Why Phones?

What made people into phone phreaks? What was their motivation for hacking the phone system, even when some of them faced harsh consequences?

One reason was simply to explore. The phone system was the only computer network accessible to most people in the 60s and 70s, and their hacker nature compelled its exploration. It was accessed using audio signals, so they could make their own equipment. It was shoddily protected, and when exploits were found, the providers often tried to guard it with legal threats, making it almost mandatory to look for further compromises.

Another reason was to steal service for whatever reason, of course, including getting free calls and creating community spaces for them to interact.
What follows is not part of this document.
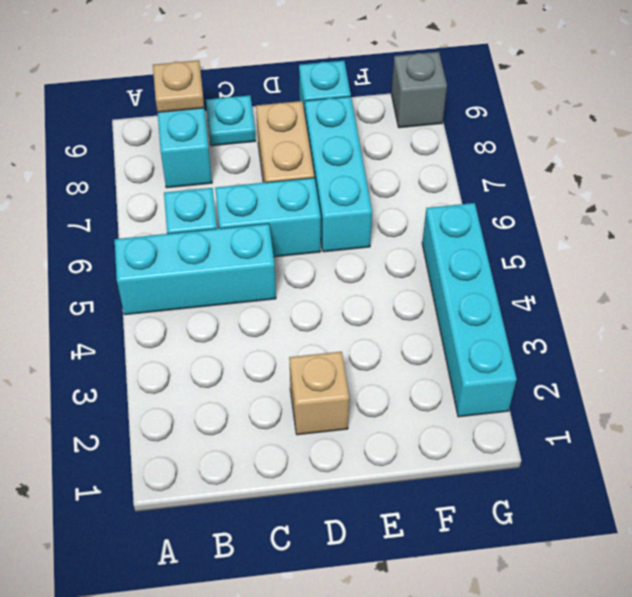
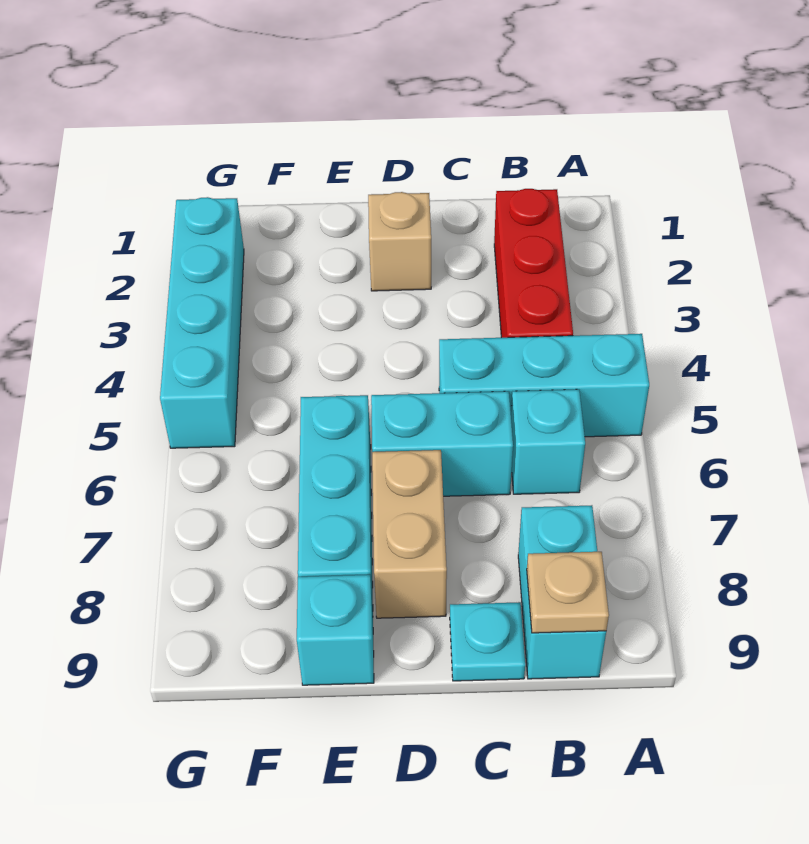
none -> red brick B2:B4 level 1
grey brick G9 level 1 -> none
A further well-publicized reason was the justification of fighting The Man. There are always reasons to hate the phone company, of course, including civil liberty violations which continue today. The monopolistic nature of the providers in the 60s and 70s made it easy to regard the phone company as another tentacle of the government, and phreaking was considered part of the fight against the gears of the war machine, with phreaker groups organized as offshoots of the Yippies.

I have always considered phreaking to be similar to fare evasion on public transportation. When I was hopping turnstiles in Chicago as a youth, there was a push to make the CTA free as a social service, with claims that 90 percent of fare money collected being spent to handle the money itself. Planka, a modern-day group in Sweden an Norway, has a similar agenda. Members pay dues and commit to sneak on to public transportation whenever they can, and in return get legal assistance if they are caught. If the government doesn’t want to socialize a service, fine - the people can do it for them. The feeling of stealing service with one’s wiles is a rush, especially if it can be justified with logic, however tortured, and now that I have fully repented of my sordid criminal past, I will miss the secret passages I ferreted out on the El and the payment card hacks I learned on the Bart.

Futel is quite different from phone phreaks and other urban hackers in its most basic operation, of course. For one, we buy our service and give it away. But we are inspired by them and share similar motivation, in exploring ways to use the machine we all live in by repurposing its parts.

For an excellent history of the phone phreak movement, read Exploding the Phone by Phil Lapsley.